Problem 3, Software release
Set up. We are finding both critical paths, choosing the cheapest crash that actually saves a day, and reading float for a near-critical path.
(i) Architecture 0→2. Backend 2→7. Frontend 2→7. Backend tests 7→10. Frontend tests 7→10. Deploy 10→11. Duration = 11 days. Critical paths: Arch → Backend → Backend tests → Deploy and Arch → Frontend → Frontend tests → Deploy. Shared: Architecture and Deploy.
(ii) Architecture $1000 (shared): cuts both paths by 1 ⇒ new duration 10 days. Backend $400 alone: Path 1 → 10, Path 2 stays 11 ⇒ no change. Frontend $400 alone: similarly no change. Backend + Frontend = $800: both paths drop to 10 ⇒ new duration 10 days. Cheapest 1-day cut = $800 (crash Backend + Frontend, one day each). The shared-activity crash costs $1000, more expensive here. Insight: shared-activity crashing isn't always cheapest; compare cost(shared) to sum of one-per-path crashes.
(iii) Float = critical path − near-critical path = 11 − 10 = 1 day.
Problem 4, Show pavilion
Set up. We are finding the critical paths, explaining the risk of multiple critical paths, and choosing the highest-impact shared activity to crash.
(i) Survey 0→1. Frame A 1→5. Frame B 1→5. Wire A 5→8. Wire B 5→8. Cladding 8→10. Inspection 10→11. Paths: Survey → Frame A → Wire A → Cladding → Inspection = 1+4+3+2+1 = 11. Survey → Frame B → Wire B → Cladding → Inspection = 1+4+3+2+1 = 11. Duration = 11 days. Two critical paths. Shared: Survey, Cladding, Inspection.
(ii) Each critical path is an independent route to project slippage. With one critical path, you watch one chain. With two, a delay on EITHER chain delays the project, risk doubles. Additionally, the chance of "something going wrong" on at least one of the two paths is higher than on a single path.
(iii) The shared activities are Survey (1 day), Cladding (2 days), Inspection (1 day). Cladding has the most days to potentially crash. Crashing Cladding by 1 day shortens both critical paths simultaneously, duration drops to 10 days. (Survey and Inspection at 1 day each cannot be reduced to zero realistically.)
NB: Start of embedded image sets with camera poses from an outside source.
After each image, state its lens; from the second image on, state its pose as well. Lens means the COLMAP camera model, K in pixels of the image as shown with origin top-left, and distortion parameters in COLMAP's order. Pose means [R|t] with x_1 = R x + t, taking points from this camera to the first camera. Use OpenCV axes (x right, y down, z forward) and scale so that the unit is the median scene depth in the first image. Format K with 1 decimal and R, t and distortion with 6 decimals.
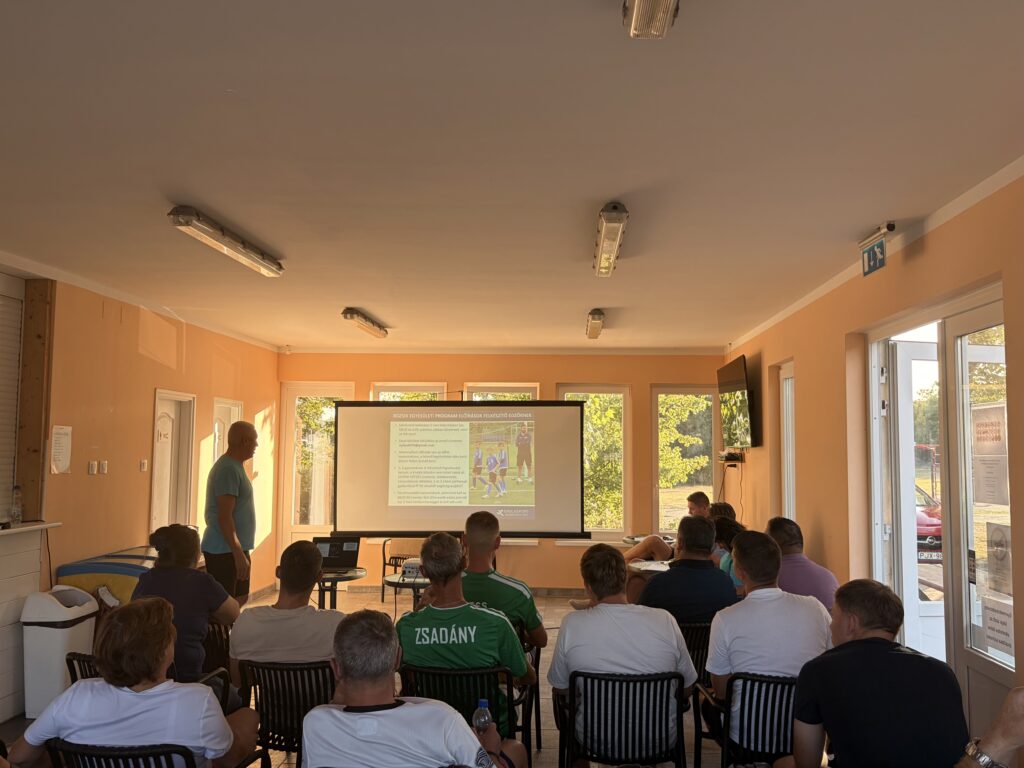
lens RADIAL K [[835.7, 0, 538.0], [0, 835.7, 381.5], [0, 0, 1]] dist [0.020051, -0.002736]
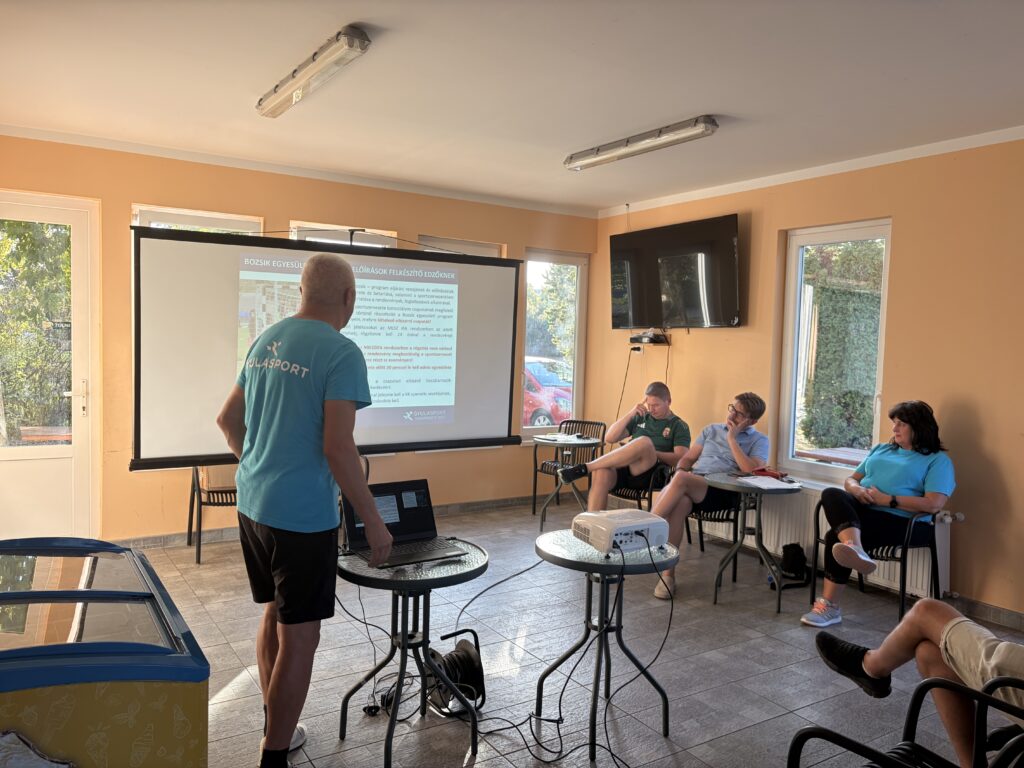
lens RADIAL K [[772.9, 0, 507.9], [0, 772.9, 378.5], [0, 0, 1]] dist [0.046206, -0.053257]
pose [[0.821521, -0.015657, 0.569964, -0.409487], [-0.063116, 0.990983, 0.118194, 0.056975], [-0.566674, -0.133073, 0.813125, 0.536160]]
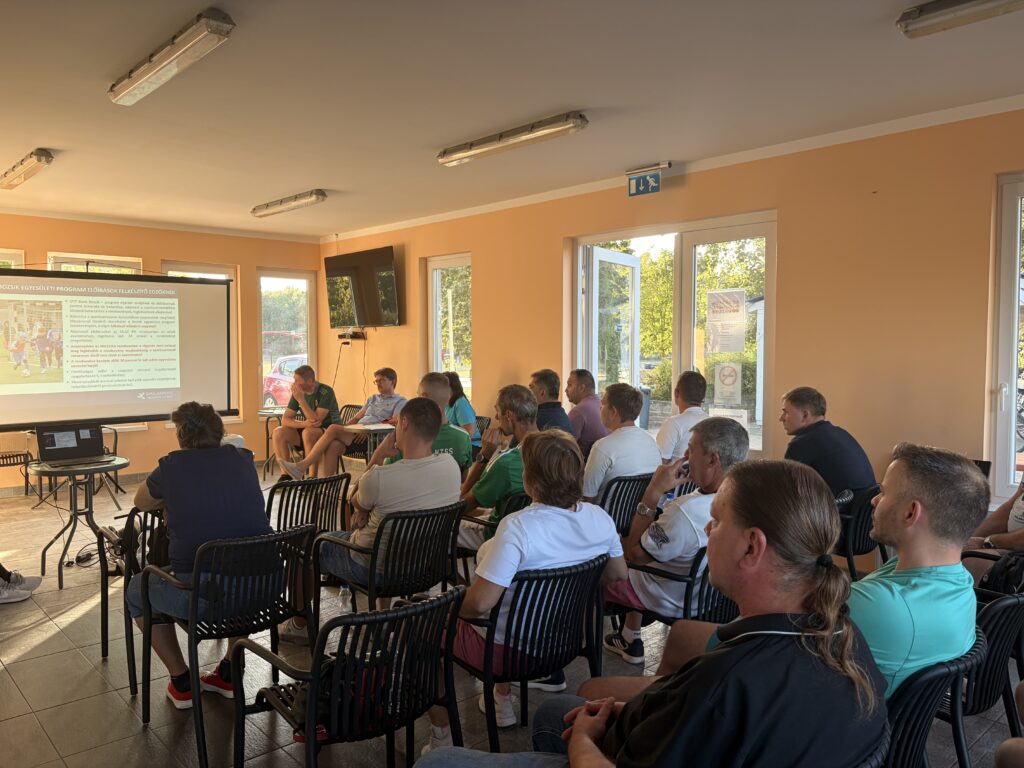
lens RADIAL K [[772.9, 0, 510.1], [0, 772.9, 378.6], [0, 0, 1]] dist [0.046206, -0.053257]
pose [[0.717242, -0.042620, 0.695520, -0.428683], [-0.047146, 0.992872, 0.109460, 0.028696], [-0.695228, -0.111300, 0.710120, 0.117885]]
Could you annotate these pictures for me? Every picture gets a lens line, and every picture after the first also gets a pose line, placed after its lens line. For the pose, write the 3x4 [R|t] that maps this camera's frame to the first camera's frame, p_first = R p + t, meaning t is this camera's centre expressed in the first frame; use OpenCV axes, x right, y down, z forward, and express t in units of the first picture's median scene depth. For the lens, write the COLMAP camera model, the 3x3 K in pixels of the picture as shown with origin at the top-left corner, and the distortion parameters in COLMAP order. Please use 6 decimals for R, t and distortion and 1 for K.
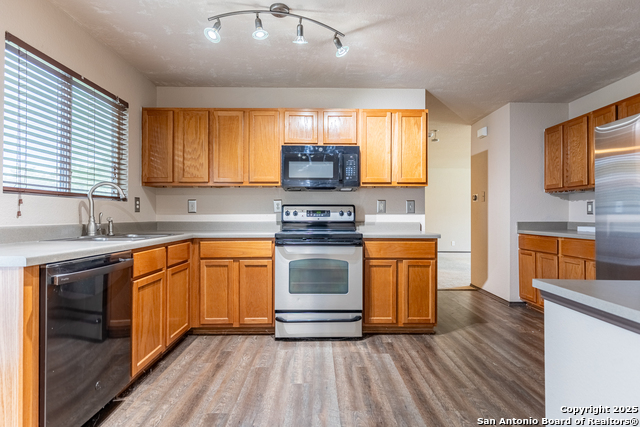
lens RADIAL K [[332.5, 0, 322.9], [0, 332.5, 212.3], [0, 0, 1]] dist [0.002019, 0.001182]
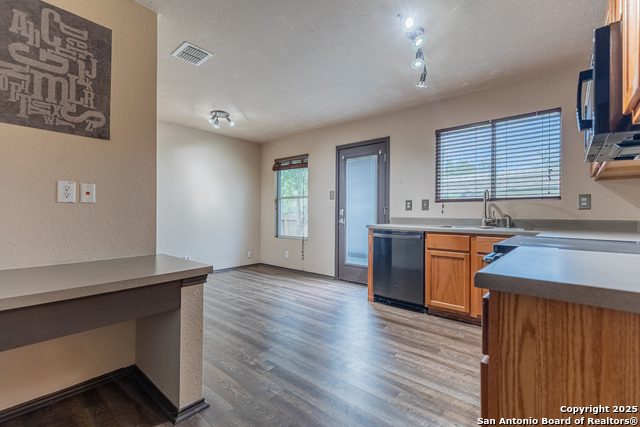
lens RADIAL K [[288.8, 0, 320.5], [0, 288.8, 211.2], [0, 0, 1]] dist [0.008243, -0.001019]
pose [[-0.671549, -0.013807, -0.740831, 0.624239], [-0.000565, 0.999836, -0.018123, 0.022198], [0.740960, -0.011752, -0.671447, 1.079342]]
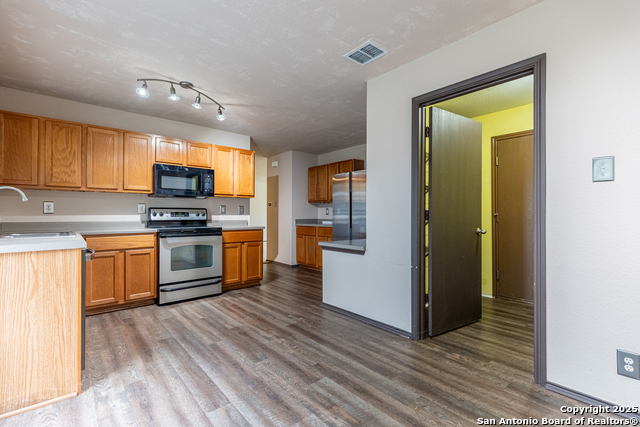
lens RADIAL K [[288.8, 0, 325.2], [0, 288.8, 212.5], [0, 0, 1]] dist [0.008243, -0.001019]
pose [[0.759120, 0.005321, 0.650929, -0.393656], [-0.004041, 0.999986, -0.003463, -0.003428], [-0.650939, -0.000002, 0.759130, -0.350582]]
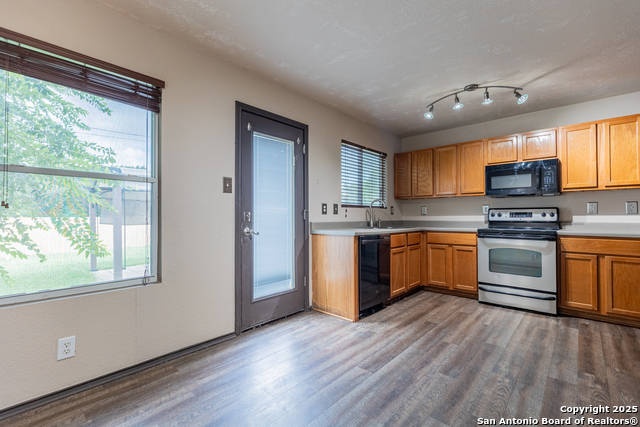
lens RADIAL K [[288.8, 0, 321.9], [0, 288.8, 210.5], [0, 0, 1]] dist [0.008243, -0.001019]
pose [[0.732982, -0.015972, -0.680061, 0.212876], [0.007849, 0.999856, -0.015024, -0.002819], [0.680203, 0.005675, 0.733002, -0.378261]]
Problem 5, Bushfire response
Set up. We are finding the critical paths through a 3-team response, then deciding whether speeding up one mop-up cuts the total response time.
(i) Brief 0→1. Team 1 contain 1→5. Team 2 contain 1→5. Team 3 evacuate 1→4. Team 1 mop-up 5→7. Team 2 mop-up 5→7. All-clear: predecessors are both mop-ups (EF=7) and Evacuate (EF=4) → ES = max(7,7,4) = 7, EF = 8. Duration = 8 hours.
(ii) Paths to All-clear: Brief → Contain N → Mop-up N → All-clear = 1+4+2+1 = 8. Brief → Contain S → Mop-up S → All-clear = 1+4+2+1 = 8. Brief → Evacuate → All-clear = 1+3+1 = 5 (not critical, float = 3). Two critical paths. Shared: Brief and All-clear.
(iii) Halving Team 1's mop-up (2 → 1 hour) shortens only Path North to 7 hours. Path South is still 8 hours. Project duration stays at 8 hours. To get a real reduction, the extra team must speed up BOTH mop-ups, OR crash a shared activity (Brief or All-clear). Operationally: a single mop-up acceleration only helps the residents on the northern flank get an "all-clear" message earlier from that team, the official project all-clear still waits for the slower path.